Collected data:
== Segment start ==
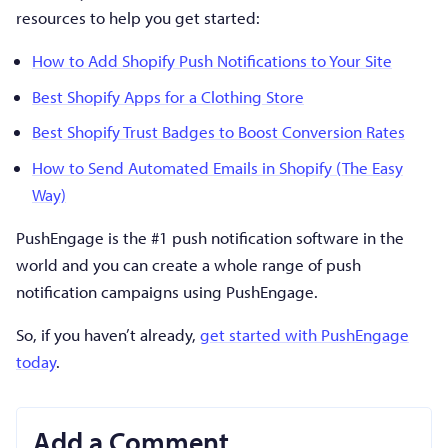
resources to help you get started:
How to Add Shopify Push Notifications to Your Site
Best Shopify Apps for a Clothing Store
Best Shopify Trust Badges to Boost Conversion Rates
How to Send Automated Emails in Shopify (The Easy
Way)
PushEngage is the #1 push notification software in the
world and you can create a whole range of push
notification campaigns using PushEngage.
So, if you haven’t already,
get started with PushEngage
today
.
Add a Comment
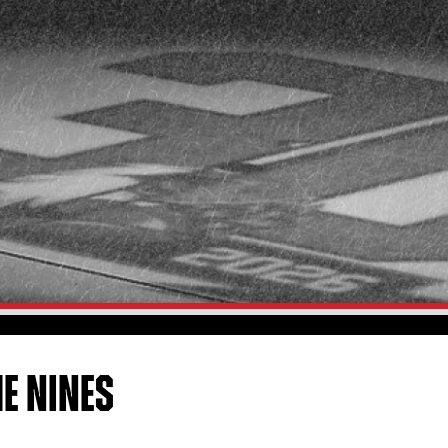
HE NINES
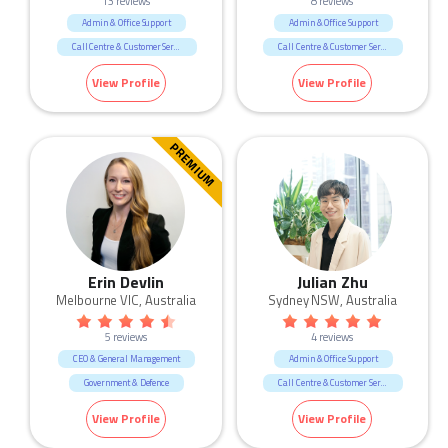
13 reviews
8 reviews
Admin & Office Support
Admin & Office Support
Call Centre & Customer Service
Call Centre & Customer Service
Government & Defence
Government & Defence
View Profile
View Profile
Legal
PREMIUM
Erin Devlin
Julian Zhu
Melbourne VIC, Australia
Sydney NSW, Australia
5 reviews
4 reviews
CEO & General Management
Admin & Office Support
Government & Defence
Call Centre & Customer Service
Manufacturing & Logistic
Government & Defence
IT
View Profile
View Profile
Marketing & Communication
Science & Technology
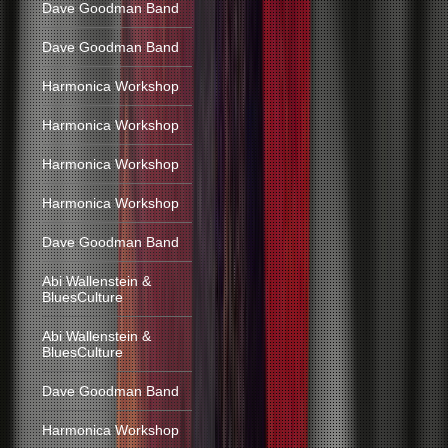
Dave Goodman Band
Dave Goodman Band
Harmonica Workshop
Harmonica Workshop
Harmonica Workshop
Harmonica Workshop
Dave Goodman Band
Abi Wallenstein &
BluesCulture
Abi Wallenstein &
BluesCulture
Dave Goodman Band
Harmonica Workshop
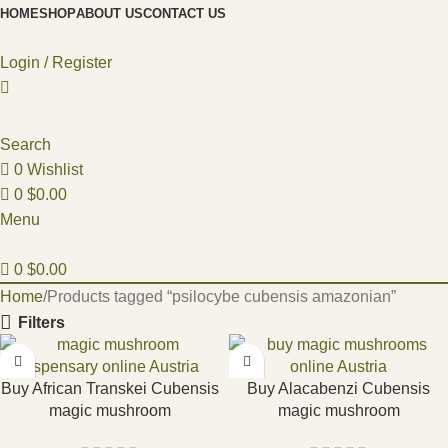
HOME
SHOP
ABOUT US
CONTACT US
Login / Register
Search
0
Wishlist
0
$
0.00
Menu
0
$
0.00
Home
Products tagged “psilocybe cubensis amazonian”
Filters
Buy African Transkei Cubensis
Buy Alacabenzi Cubensis
magic mushroom
magic mushroom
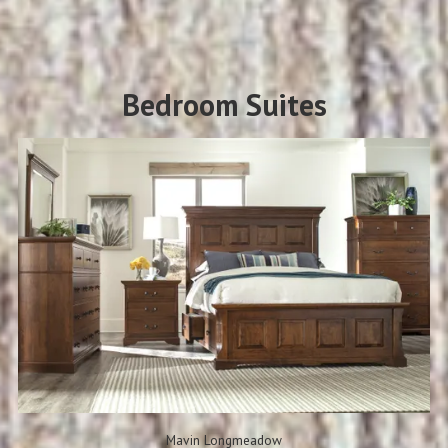
Bedroom Suites
Mavin Longmeadow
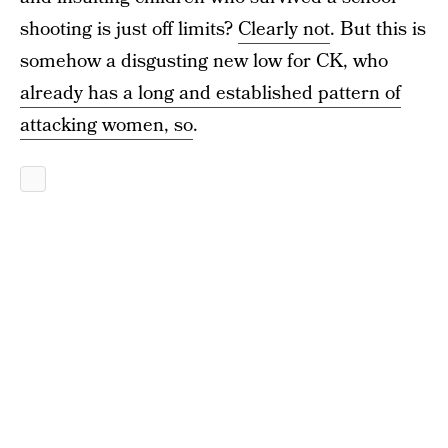
shooting is just off limits?
Clearly not
. But this is
somehow a disgusting new low for CK, who
already has a long and established pattern of
attacking women, so
.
== Segment end ==
Although the records contain pictures, the output must hold only their exact wording.

Answer -
resources to help you get started:
How to Add Shopify Push Notifications to Your Site
Best Shopify Apps for a Clothing Store
Best Shopify Trust Badges to Boost Conversion Rates
How to Send Automated Emails in Shopify (The Easy
Way)
PushEngage is the #1 push notification software in the
world and you can create a whole range of push
notification campaigns using PushEngage.
So, if you haven’t already,
get started with PushEngage
today
.
Add a Comment
HE NINES
13 reviews
8 reviews
Admin & Office Support
Admin & Office Support
Call Centre & Customer Service
Call Centre & Customer Service
Government & Defence
Government & Defence
View Profile
View Profile
Legal
PREMIUM
Erin Devlin
Julian Zhu
Melbourne VIC, Australia
Sydney NSW, Australia
5 reviews
4 reviews
CEO & General Management
Admin & Office Support
Government & Defence
Call Centre & Customer Service
Manufacturing & Logistic
Government & Defence
IT
View Profile
View Profile
Marketing & Communication
Science & Technology
Dave Goodman Band
Dave Goodman Band
Harmonica Workshop
Harmonica Workshop
Harmonica Workshop
Harmonica Workshop
Dave Goodman Band
Abi Wallenstein &
BluesCulture
Abi Wallenstein &
BluesCulture
Dave Goodman Band
Harmonica Workshop
HOME
SHOP
ABOUT US
CONTACT US
Login / Register
Search
0
Wishlist
0
$
0.00
Menu
0
$
0.00
Home
Products tagged “psilocybe cubensis amazonian”
Filters
Buy African Transkei Cubensis
Buy Alacabenzi Cubensis
magic mushroom
magic mushroom
Bedroom Suites
Mavin Longmeadow
shooting is just off limits?
Clearly not
. But this is
somehow a disgusting new low for CK, who
already has a long and established pattern of
attacking women, so
.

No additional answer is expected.